Michel Houellebecq es polémico en su obra quizás porque en su vida personal no lo es menos. La conflictiva relación que tiene con su madre, de la que escribió que era “una triste y vieja fulana”, es vox populi y nunca lo ocultó, de hecho, en “Las partículas elementales”, una de sus obras más conocidas, hace un retrato bastante despiadado de su madre.

Cualquiera que analice la vida de los escritores, su biografía elemental, pronto comprenderá que la vida de la mayoría de ellos, como la de cualquiera de nosotros ha estado signada por la presencia, la ausencia o la experiencia de una mala o buena relación con sus madres. Por eso también existe la otra mirada: la de aquellos escritores que en el extremo opuesto al anterior han mantenido relaciones de intenso acercamiento con sus madres. Es el caso de Jorge Luis Borges que vivió durante años junto a su madre en un pequeño piso de 70 metros cuadrados. Al quedarse ciego, su madre, Leonor Acevedo, de carácter altivo y dominante, se convirtió prácticamente en su sombra. Le ayudaba en sus quehaceres habituales, que incluían lectura, escritura o traducciones, le acompañaba siempre en sus viajes, y no era extraño verlos paseando por las calles de Buenos Aires cogidos del brazo, como una pareja de novios. Y cuando no estaban juntos Borges la llamaba a todas horas para decirle dónde estaba, con quién iba o a qué hora volvería a casa. Probablemente Leonor fue la causa de que Borges no tuviera apenas relaciones con mujeres ni se planteara tener hijos. Al casarse con Elsa Astete, por ejemplo, en la misma noche de bodas, una discusión hizo que el escritor se quedara a dormir con su madre y Elsa se fuera al apartamento de ambos a dormir sola.

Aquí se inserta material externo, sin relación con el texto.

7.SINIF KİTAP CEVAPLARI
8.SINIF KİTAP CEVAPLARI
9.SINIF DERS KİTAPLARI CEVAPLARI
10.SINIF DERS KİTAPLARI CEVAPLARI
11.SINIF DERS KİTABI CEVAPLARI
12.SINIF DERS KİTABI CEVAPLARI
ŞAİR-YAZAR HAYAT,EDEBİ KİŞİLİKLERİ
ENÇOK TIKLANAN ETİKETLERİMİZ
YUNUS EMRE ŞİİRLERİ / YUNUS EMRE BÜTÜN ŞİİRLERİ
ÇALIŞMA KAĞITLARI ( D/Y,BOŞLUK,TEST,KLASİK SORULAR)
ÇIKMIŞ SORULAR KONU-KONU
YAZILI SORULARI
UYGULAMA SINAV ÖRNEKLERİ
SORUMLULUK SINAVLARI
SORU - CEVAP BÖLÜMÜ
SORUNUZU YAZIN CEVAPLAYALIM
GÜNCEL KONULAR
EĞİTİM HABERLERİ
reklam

Algo parecido ocurre con Marcel Proust, que dependía tanto de su madre que le servía casi como secretaria, organizándole la agenda hasta el más mínimo detalle. La relación se conoce al detalle porque existe una gran cantidad de correspondencia entre ambos como testimonio. Proust, que también dictaba sus obras a su madre, escribe su gran novela “En busca del tiempo perdido” después de la muerte de esta, como una especie de catarsis.

Pero no todo es tormento ni tormentoso en estas relaciones tan peculiares y para cerrar me gustaría quedarme con un libro precioso, lleno de poesía y por qué no de amor incondicional, o acompañado del calificativo que prefieran. Me refiero al hermoso libro de Gustavo Martín Garzo, “Todas las madres del mundo” donde el autor hace un repaso por todos los tipos de madres que existen.

Y es que madre hay una sola, y, para bien o para mal, se trata de una figura fundamental en la vida de cualquier ser humano. Ellas nos llevan nueve meses en su vientre y nos cuidan lo mejor que pueden, a veces no tanto como la vida las deja, a veces más de la cuenta y siempre sin duda desde el amor incondicional que refleja a la perfección estas palabras que nos llegan desde Amalia, la protagonista de la novela “Una madre”, de Alejandro Palomas:– Pero yo estoy aquí -continuó mamá-, y seguiremos balanceándonos juntas el tiempo que haga falta. Y si tengo que hundirme para que flotes, me hundiré. Y si tengo que arrancarte del agua para que me vivas, te arrancaré, duela lo que duela. Porque no tengo nada mejor que hacer en la vida, hija. -y luego, levantando la mirada hacia mí, y clavándome con ella a la silla, añadió-: no hay nada mejor que hacer en la vida. Para una madre, no.